Anyone can match-make but to be a booker you have to see the big picture.

10) RCW claims to be both not in competition with the other groups in Winnipeg (merely using available talent to stay sharp) and a development fed. Yet they launched a website that certainly imitated a professional themes ie- the "sexy" valets and managers angles, intended to draw crowds, rather than the basic facts and info one might expect from a training setting. What steps do you think should be taken either thru the proposed study or city hall to make sure that RCW and other "organizations" do not negatively impact the image and insurance ratings of professionally operated events?

TB: When it comes to RCW competing with other groups in the province...I think Wayne wants to compete but he doesn't want to win. I think he's content being somewhere in the middle of the pack. When I first came on board, I had a lot of ideas to bring back the respect that RCW use to have...get rid of the wanna bees, get rid of the underage kids, don't put people in the ring who aren't ready and so on.

When he fired Alex Rain, he put the heat on me saying to him that he was fired for disrespecting the booker (ie-me). That couldn't have been farther from the truth. Rain was the best thing they had going. He was willing to work anyone and he was helping train the young guys. I fought hard to have Rain come back but Wayne had other issues with him. I've heard people say that "Wayne is Wayne".
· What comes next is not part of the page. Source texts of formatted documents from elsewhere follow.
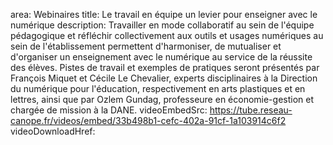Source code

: area: Webinaires
title: Le travail en équipe un levier pour enseigner avec le numérique
description: Travailler en mode collaboratif au sein de l'équipe pédagogique et réfléchir collectivement aux outils et usages numériques au sein de l'établissement permettent d'harmoniser, de mutualiser et d'organiser un enseignement avec le numérique au service de la réussite des élèves. Pistes de travail et exemples de pratiques seront présentés par François Miquet et Cécile Le Chevalier, experts disciplinaires à la Direction du numérique pour l'éducation, respectivement en arts plastiques et en lettres, ainsi que par Ozlem Gundag, professeure en économie-gestion et chargée de mission à la DANE.
videoEmbedSrc: https://tube.reseau-canope.fr/videos/embed/33b498b1-cefc-402a-91cf-1a103914c6f2
videoDownloadHref:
Now what I mean by that is Wayne tends to hire people because he might like them...not because it's good for business. I think that's noble but like I said "it's not always good for business". RCW has people who would probably never get the opportunities that Wayne gives them and they take advantage of it. It goes back to having no respect for the business and Wayne doesn't know how to instill it.

Some of these kids really need a tune up. If I had full control of that company...I could think of at least six people who would be gone tomorrow. I would lay down the law as for the rules and ring duty and if someone didn't like it...I'd show them the door. You can't always be nice. The bottom line is that wrestling is a business and it should be treated that way.

As for the insurance thing, I understand that the rates are sky-rocketing as we speak. I don't think that these kids who come to play in the ring and bitch after-words realize that someone is paying a large sum of money so they can just show up when they feel like it for play time. We definately have to get a handle on the insurance rates or there won't be any indy wrestling in Manitoba in the next year or so.

As for the study, back when wrestling became deregulated the industry was suppose to police itself and did so for along time...until lately. There is a lot of finger pointing going on about problems with local wrestling companies and a lot of them are pointing at RCW. Now believe me, they are not the only one but they could be considered a company who should be dealing with certain issues before someone tells them how to run their business.